### TASK
From the records below, transcribe exactly the lines that begin at the line with "ring tip: (241, 242)" and end at the line with "index tip: (248, 183)", both included.

----- RECORDS TO USE

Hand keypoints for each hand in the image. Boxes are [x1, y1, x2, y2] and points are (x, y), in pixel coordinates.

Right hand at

----------
----- RECORDS TO USE

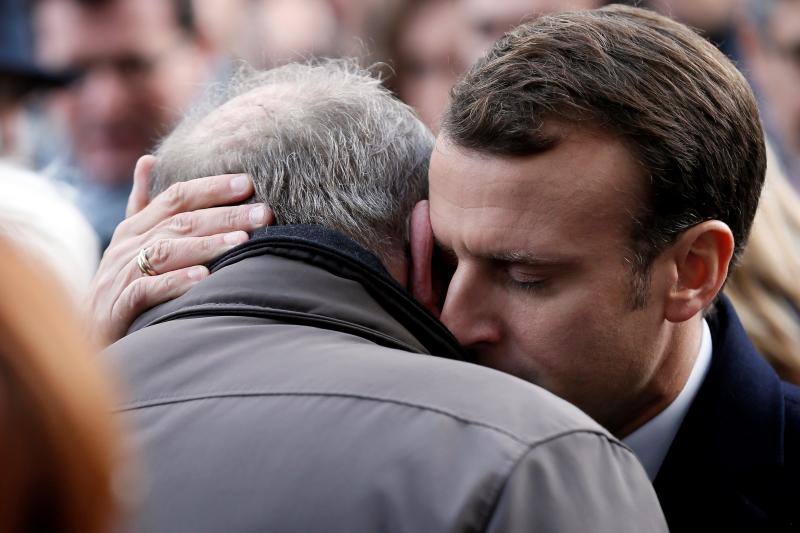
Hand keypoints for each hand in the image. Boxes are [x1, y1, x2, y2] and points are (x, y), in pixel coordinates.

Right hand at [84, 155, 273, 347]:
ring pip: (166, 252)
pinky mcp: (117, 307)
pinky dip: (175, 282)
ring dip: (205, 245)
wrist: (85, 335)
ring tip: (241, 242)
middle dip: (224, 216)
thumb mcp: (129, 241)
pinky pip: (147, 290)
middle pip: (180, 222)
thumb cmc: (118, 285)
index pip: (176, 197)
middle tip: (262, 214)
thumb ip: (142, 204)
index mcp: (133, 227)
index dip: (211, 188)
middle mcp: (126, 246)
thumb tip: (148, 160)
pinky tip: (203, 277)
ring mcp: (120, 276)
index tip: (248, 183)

----------
----- RECORDS TO USE

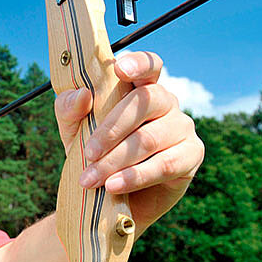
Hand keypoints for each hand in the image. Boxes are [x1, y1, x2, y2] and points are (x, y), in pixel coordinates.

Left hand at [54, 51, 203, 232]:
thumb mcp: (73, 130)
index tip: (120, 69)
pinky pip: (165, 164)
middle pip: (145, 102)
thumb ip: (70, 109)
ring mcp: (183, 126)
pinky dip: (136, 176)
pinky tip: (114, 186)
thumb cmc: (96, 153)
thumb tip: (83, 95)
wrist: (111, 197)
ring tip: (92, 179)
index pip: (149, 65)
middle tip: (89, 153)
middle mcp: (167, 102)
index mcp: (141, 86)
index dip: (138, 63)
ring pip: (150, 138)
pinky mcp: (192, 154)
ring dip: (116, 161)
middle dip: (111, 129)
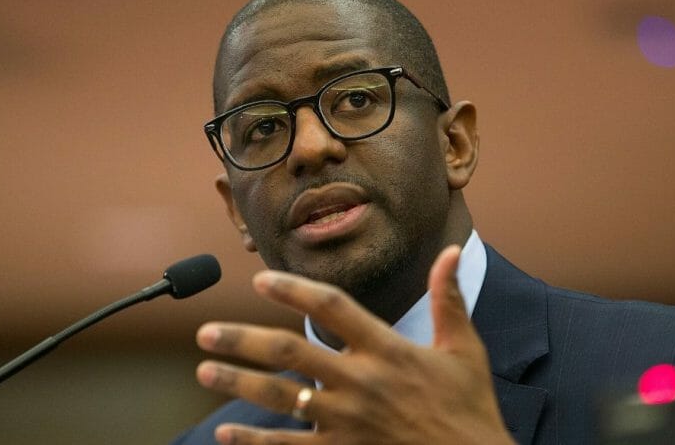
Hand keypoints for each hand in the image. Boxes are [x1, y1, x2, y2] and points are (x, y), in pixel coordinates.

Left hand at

----------

### REPLY
ring tip: (241, 242)
middle dip: (224, 216)
thumb mcp: (129, 241)
pinky pip: (147, 290)
middle pip: (180, 222)
thumb cmc: (118, 285)
index pip: (176, 197)
middle tip: (262, 214)
thumb ip: (142, 204)
index mcp: (133, 227)
index dip: (211, 188)
middle mcp: (126, 246)
thumb tip: (148, 160)
pinky tip: (203, 277)
ring mcp: (120, 276)
index tip: (248, 183)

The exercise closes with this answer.